Elections provide opportunity to make climate change a priority
By Steve Valk
I sometimes paraphrase former Defense Secretary Donald Rumsfeld by saying, “You don’t save the world with the Congress you wish you had; you save it with the Congress you have.” And by that I mean we can’t wait around for the “right people” to get elected in order to enact climate solutions. You go to work and play the cards you’re dealt.
But what if we could manifest a Congress that is more amenable to passing climate legislation? What if we could use the ballot box to put people in office from both parties who are as worried about climate change as we are and who are ready to step up in support of legislation that brings down heat-trapping emissions? What if we could alter the priorities of Republicans and Democrats in Congress simply by getting more climate-concerned constituents to the polls?
It would certainly make our jobs as climate advocates much easier.
That’s what Nathaniel Stinnett was surely thinking in 2015 when he started the Environmental Voter Project. Research showed that environmentalists, the people most concerned about climate change, tend to be no-shows at the polls.
“In a nutshell, the Environmental Voter Project is a nonpartisan nonprofit that identifies environmentalists who don’t vote, and then we turn them into consistent voters,” said Stinnett during a briefing about EVP’s 2022 plans. “A good way to think of us is we are not in the mind-changing business. We are in the habit-changing business. We’re not trying to get people to care more about climate or care more about the environment. Instead, we find the ones who already care but aren’t voting. They need a behavioral intervention, and that’s what we do.”
Getting environmentalists to the polls is about moving climate change higher on the agenda of all members of Congress. Constituents can write and call their senators and congressmen and ask them to act on climate change, but unless those constituents consistently vote — and that information is public record — their opinions aren’t taken seriously. But when lawmakers see that climate advocates are also voters, the issue becomes important to them, too.
“Nothing motivates a politician more than the prospect of winning or losing an election,” Stinnett said after the 2020 election. “It’s crucially important for climate voters to continue building our political power and flood the polls in local and state elections.”
After crunching the data in all 50 states, EVP settled on 17 states where the organization would work to turn out environmental voters this year. The decisions were based on the number of non-voting environmentalists who could be reached and the percentage of the vote they might represent. “These are the states where there are disproportionately large populations of these non-voting environmentalists. This is where we know we can have the greatest impact.”
As Stinnett reviewed each state during the January briefing, the potential impact was obvious. Take Florida for example:
The state will have competitive races for both the U.S. Senate and the governor’s office. The margin of victory in the 2018 Senate race was 10,033 votes.
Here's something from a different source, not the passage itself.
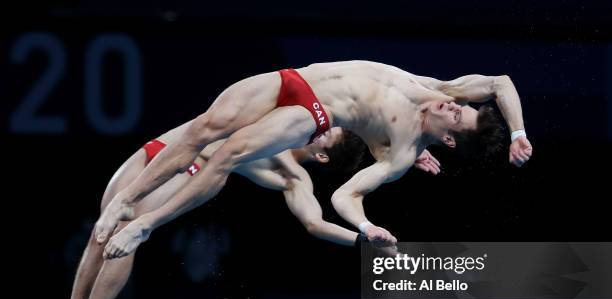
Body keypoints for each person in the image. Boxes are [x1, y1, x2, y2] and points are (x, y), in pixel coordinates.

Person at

EVP is targeting 665,930 “low propensity environmental voters.” Turning out even 10% of those people will push candidates from both parties to pay more attention to environmental issues.
The other opportunity EVP has set its sights on is drop-off voters, who represent about a third of the 2.9 million voters the group is targeting. These are people who may have voted in the presidential election but then fail to show up for the midterms. “These drop-off voters are particularly important because they at least have some recent experience voting,” said Stinnett.
In other words, drop-offs are the low-hanging fruit, of which EVP is looking to pick 259,703 in Florida alone.
Hundreds of Citizens’ Climate Lobby volunteers have worked with EVP during previous election cycles, canvassing door-to-door, making phone calls and sending postcards to potential voters. EVP does not tell people which candidates or parties to support. Jeff Joslin, a CCL leader in the North Atlanta chapter who volunteered with EVP, said, “We’d ask if they signed up for early voting and provide information on how to vote early. If they brought up a candidate or party they didn’t like, we kind of side-stepped that.”
CCL Executive Director Madeleine Para says it’s important for environmental voters of both parties to be consistent voters. “That would create an environment where every Republican and every Democratic candidate has to have a strong position on climate change in order to be viable.”
With election season gearing up, many Citizens’ Climate Lobby volunteers are looking for ways to strengthen our democracy and increase voter participation. CCL is again encouraging people to check out EVP. You can sign up to receive updates and volunteer opportunities on their website.
In addition to volunteering with EVP, CCL has a number of suggestions that can be found in the 2022 Chapter Action Guide on CCL Community:
Use your democracy: Make sure you vote and that you understand what you need to do in order to vote.
Help others participate: Work locally to help the people around you vote, either personally one-on-one with people you know or by working with a local organization that helps people register and vote.
Take off your CCL hat and help campaign personally for candidates of any party that align with your values.
Open dialogue with people you disagree with. Join our Braver Angels Action Team and/or the Braver Angels organization.
Consider supporting other organizations that take a bi-partisan approach to keeping democratic systems strong in our country. Here are two examples: Issue One and Unite America.
As we often say at CCL, democracy is the solution to climate change, and there are many ways to wield that essential tool.